AI Generated MRI Scans are as Reliable as Traditional Procedures, Facebook Research Finds
AI Generated MRI Scans are as Reliable as Traditional Procedures, Facebook Research Finds
The results, published in the American Journal of Roentgenology, found no significant differences in the radiologists' evaluations.

Rapid MRI scans generated with Artificial Intelligence (AI) can be just as accurate, useful and reliable as traditional magnetic resonance imaging, shows a study by Facebook AI researchers and NYU Langone Health. For the study, radiologists reviewed two sets of knee MRIs from 108 patients -- one set using the standard imaging techniques and the other set using the fastMRI AI model.

The results, published in the American Journal of Roentgenology, found no significant differences in the radiologists' evaluations. NYU Langone Health and Facebook teamed up to launch the fastMRI initiative two years ago in a bid to speed up MRI scans.

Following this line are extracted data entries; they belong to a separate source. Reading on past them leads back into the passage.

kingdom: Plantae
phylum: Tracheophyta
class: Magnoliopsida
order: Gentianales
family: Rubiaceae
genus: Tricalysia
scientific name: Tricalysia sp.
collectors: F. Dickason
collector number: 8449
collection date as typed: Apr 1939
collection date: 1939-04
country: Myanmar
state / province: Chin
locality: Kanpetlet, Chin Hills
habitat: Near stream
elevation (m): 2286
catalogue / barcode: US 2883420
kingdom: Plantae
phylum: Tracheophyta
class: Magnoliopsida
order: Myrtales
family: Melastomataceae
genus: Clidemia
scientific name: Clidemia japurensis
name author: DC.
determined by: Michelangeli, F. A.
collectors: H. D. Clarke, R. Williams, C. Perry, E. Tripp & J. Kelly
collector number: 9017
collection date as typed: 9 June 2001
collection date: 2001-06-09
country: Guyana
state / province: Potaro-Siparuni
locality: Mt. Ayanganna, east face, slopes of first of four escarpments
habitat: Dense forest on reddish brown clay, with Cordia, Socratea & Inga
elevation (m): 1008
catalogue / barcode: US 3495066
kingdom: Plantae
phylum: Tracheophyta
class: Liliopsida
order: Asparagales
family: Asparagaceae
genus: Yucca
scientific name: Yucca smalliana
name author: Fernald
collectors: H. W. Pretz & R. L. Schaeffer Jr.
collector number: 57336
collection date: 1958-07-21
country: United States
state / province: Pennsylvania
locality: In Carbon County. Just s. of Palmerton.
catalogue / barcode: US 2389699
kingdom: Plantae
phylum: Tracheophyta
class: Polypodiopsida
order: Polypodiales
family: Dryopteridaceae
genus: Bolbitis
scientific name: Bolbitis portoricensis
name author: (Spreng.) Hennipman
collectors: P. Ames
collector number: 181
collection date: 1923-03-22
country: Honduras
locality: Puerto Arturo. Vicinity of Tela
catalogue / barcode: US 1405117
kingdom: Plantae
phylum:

Because the fastMRI scans require four times less data, patients can be imaged much faster and spend less time in the scanning machine, said the study. "This is an important step toward the clinical acceptance, and utilization of AI-accelerated MRI scans," Michael Recht, Professor and Chair of Radiology at NYU Langone Health, said in a statement.

To create the image that your clinician or radiologist reviews, the MRI machine uses magnetic fields that interact with hydrogen atoms in the body's soft tissue and vital organs. Those atoms then emit electromagnetic signals that act like beacons, indicating where in the body the atoms are located. The signals are collected by the scanner as a sequence of individual 2D frequency measurements, known as k-space data.

Once all the data is finally collected, the system then applies a complex mathematical formula -- an inverse Fourier transform -- to that raw k-space data to create detailed MR images of the knee, back, or brain, or other area of the body. Without a complete set of data points, the math cannot pinpoint exactly where every signal comes from.

The fastMRI team used an entirely different way to create an image -- one that requires far less raw data. The researchers built a neural network and trained it using the world's largest open source data set of knee MRIs, which was created and shared by NYU Langone Health and as part of the fastMRI initiative. The fastMRI research team removed roughly three-fourths of the raw data in each scan and then fed the remaining info into the AI model. The model then learned to generate complete images from the limited data.

Importantly, the images produced by the AI model did not just look like generic MRIs; the AI-generated images matched the ground truth image created by the standard slow MRI process, Facebook said. The study showed that fastMRI can generate "diagnostically interchangeable" MRI images of knee injuries while using about 75 per cent less raw data from the scanning machine. While the study focused specifically on knee scans, the researchers are now working to extend the results to other parts of the body, such as the brain.